Given the listing below, the answer must be only the number of lines containing the string "действия".

- - -

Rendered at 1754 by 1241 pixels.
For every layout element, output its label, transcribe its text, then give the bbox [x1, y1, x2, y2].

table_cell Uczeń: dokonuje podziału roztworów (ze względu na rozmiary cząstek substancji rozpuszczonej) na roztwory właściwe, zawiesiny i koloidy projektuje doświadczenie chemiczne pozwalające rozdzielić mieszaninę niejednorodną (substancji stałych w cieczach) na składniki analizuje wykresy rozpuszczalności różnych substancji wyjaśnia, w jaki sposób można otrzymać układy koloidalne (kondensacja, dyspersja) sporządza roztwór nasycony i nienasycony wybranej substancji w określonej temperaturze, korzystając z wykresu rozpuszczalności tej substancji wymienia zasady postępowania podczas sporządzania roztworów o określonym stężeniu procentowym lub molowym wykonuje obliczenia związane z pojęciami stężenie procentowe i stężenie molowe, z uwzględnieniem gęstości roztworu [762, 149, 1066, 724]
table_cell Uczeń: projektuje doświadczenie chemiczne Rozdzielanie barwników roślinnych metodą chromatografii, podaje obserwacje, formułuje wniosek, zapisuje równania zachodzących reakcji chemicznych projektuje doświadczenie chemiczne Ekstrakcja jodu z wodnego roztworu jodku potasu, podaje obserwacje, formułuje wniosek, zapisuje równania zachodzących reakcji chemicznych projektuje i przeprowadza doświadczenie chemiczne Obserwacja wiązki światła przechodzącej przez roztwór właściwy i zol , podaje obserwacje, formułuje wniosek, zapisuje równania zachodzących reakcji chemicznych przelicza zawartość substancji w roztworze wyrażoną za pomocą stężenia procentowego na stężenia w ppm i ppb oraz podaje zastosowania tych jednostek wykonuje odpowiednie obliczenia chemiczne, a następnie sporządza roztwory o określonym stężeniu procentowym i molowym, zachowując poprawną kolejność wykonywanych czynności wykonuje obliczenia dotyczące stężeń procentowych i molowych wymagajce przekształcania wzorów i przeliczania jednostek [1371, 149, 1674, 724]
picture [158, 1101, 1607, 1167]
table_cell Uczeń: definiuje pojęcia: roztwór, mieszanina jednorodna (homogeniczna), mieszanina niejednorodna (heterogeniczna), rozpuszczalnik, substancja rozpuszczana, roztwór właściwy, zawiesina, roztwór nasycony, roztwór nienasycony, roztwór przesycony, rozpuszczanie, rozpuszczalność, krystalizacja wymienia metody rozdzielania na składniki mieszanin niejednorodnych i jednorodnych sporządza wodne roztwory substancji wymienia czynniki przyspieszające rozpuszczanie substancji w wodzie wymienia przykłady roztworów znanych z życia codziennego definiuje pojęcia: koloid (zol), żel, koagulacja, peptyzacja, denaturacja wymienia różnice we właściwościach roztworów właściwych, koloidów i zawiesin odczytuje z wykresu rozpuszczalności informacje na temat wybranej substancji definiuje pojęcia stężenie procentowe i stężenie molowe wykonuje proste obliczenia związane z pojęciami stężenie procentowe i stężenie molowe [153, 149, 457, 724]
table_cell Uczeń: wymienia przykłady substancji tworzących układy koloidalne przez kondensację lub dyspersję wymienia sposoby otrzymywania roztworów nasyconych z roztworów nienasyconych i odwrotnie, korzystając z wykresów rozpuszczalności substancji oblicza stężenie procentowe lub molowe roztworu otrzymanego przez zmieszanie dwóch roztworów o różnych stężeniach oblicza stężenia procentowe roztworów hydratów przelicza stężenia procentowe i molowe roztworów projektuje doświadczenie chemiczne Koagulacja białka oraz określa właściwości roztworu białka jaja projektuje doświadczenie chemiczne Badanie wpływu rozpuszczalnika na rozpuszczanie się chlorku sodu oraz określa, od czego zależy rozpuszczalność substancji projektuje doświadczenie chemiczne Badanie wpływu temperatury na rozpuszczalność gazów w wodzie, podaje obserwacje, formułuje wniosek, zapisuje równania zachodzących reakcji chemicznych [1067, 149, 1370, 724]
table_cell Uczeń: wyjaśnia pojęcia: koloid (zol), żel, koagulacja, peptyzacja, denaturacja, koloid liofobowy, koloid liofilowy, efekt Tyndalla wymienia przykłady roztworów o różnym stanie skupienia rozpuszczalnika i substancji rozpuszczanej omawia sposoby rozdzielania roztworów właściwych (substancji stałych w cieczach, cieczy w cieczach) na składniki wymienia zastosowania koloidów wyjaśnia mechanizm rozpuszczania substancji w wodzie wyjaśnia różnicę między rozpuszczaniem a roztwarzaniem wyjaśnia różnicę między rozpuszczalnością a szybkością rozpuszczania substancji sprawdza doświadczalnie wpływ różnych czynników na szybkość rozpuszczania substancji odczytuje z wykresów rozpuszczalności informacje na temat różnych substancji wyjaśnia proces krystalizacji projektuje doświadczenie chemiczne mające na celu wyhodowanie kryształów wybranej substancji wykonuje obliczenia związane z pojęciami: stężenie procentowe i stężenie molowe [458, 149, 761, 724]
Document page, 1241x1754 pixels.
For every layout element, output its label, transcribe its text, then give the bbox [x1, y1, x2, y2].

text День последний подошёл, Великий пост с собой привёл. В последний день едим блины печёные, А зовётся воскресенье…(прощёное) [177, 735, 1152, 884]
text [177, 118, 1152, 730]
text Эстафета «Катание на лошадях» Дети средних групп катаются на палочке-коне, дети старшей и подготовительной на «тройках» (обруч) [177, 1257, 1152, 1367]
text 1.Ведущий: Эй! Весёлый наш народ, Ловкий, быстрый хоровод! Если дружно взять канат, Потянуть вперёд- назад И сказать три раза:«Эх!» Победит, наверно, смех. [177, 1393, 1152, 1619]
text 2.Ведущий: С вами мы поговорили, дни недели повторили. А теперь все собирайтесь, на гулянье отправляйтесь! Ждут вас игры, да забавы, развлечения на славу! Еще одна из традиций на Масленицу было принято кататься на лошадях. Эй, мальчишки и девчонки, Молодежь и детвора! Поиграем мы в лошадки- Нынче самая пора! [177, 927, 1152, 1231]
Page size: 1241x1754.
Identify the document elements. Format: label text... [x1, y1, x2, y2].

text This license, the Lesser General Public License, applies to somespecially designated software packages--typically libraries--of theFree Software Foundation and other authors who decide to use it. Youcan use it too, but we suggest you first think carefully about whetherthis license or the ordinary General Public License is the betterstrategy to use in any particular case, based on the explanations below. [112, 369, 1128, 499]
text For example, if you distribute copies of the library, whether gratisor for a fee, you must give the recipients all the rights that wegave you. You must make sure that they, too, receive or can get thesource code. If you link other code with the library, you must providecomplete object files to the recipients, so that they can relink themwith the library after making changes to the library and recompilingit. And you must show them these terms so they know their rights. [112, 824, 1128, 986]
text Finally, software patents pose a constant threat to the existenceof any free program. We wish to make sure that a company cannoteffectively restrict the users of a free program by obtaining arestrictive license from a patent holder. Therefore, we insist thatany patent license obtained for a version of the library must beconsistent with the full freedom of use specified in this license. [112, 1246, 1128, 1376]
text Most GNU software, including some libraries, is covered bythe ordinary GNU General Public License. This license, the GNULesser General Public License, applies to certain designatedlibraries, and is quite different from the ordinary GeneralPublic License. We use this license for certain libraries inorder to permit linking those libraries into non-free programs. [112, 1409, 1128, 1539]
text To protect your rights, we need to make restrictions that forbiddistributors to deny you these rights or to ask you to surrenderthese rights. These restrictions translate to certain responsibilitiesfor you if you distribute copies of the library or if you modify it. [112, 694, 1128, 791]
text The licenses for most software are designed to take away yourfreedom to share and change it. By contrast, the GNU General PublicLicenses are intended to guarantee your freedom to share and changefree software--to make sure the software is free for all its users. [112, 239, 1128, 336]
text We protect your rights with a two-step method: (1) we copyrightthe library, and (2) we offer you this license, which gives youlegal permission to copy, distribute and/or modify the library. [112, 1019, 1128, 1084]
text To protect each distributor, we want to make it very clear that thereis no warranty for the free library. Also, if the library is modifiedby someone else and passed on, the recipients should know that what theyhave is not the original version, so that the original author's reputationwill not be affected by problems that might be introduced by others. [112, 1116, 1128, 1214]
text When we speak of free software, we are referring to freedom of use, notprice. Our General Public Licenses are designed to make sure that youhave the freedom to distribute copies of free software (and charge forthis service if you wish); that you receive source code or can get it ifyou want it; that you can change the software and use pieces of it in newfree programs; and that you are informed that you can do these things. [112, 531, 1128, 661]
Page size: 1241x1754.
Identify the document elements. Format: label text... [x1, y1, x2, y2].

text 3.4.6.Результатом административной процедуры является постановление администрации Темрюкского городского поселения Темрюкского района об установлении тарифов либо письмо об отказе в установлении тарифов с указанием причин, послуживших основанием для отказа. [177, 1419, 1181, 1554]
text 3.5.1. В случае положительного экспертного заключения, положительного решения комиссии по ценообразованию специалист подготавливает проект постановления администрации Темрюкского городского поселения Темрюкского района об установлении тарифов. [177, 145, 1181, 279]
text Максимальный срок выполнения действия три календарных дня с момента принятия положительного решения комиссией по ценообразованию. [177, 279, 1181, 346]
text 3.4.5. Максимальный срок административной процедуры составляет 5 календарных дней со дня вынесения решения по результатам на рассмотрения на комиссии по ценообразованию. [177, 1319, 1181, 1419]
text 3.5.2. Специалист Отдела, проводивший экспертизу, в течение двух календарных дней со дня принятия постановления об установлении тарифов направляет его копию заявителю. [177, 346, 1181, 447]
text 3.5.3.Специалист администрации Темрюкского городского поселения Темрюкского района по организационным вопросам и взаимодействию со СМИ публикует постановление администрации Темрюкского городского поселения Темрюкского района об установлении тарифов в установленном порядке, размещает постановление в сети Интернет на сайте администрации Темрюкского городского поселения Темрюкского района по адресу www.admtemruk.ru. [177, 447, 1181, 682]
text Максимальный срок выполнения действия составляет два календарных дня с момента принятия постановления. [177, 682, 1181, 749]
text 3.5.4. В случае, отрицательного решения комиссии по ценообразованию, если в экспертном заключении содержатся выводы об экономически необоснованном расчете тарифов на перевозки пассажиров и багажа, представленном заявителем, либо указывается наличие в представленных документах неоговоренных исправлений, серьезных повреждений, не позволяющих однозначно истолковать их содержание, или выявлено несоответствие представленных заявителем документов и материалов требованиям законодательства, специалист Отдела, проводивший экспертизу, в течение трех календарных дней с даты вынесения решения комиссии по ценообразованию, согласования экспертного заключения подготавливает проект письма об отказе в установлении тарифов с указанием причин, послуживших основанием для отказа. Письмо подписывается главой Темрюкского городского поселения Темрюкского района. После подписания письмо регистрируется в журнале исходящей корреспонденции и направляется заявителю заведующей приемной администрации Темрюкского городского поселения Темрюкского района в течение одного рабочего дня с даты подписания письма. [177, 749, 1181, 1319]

- - -

__SOLUTION TO THIS PROBLEM__. 2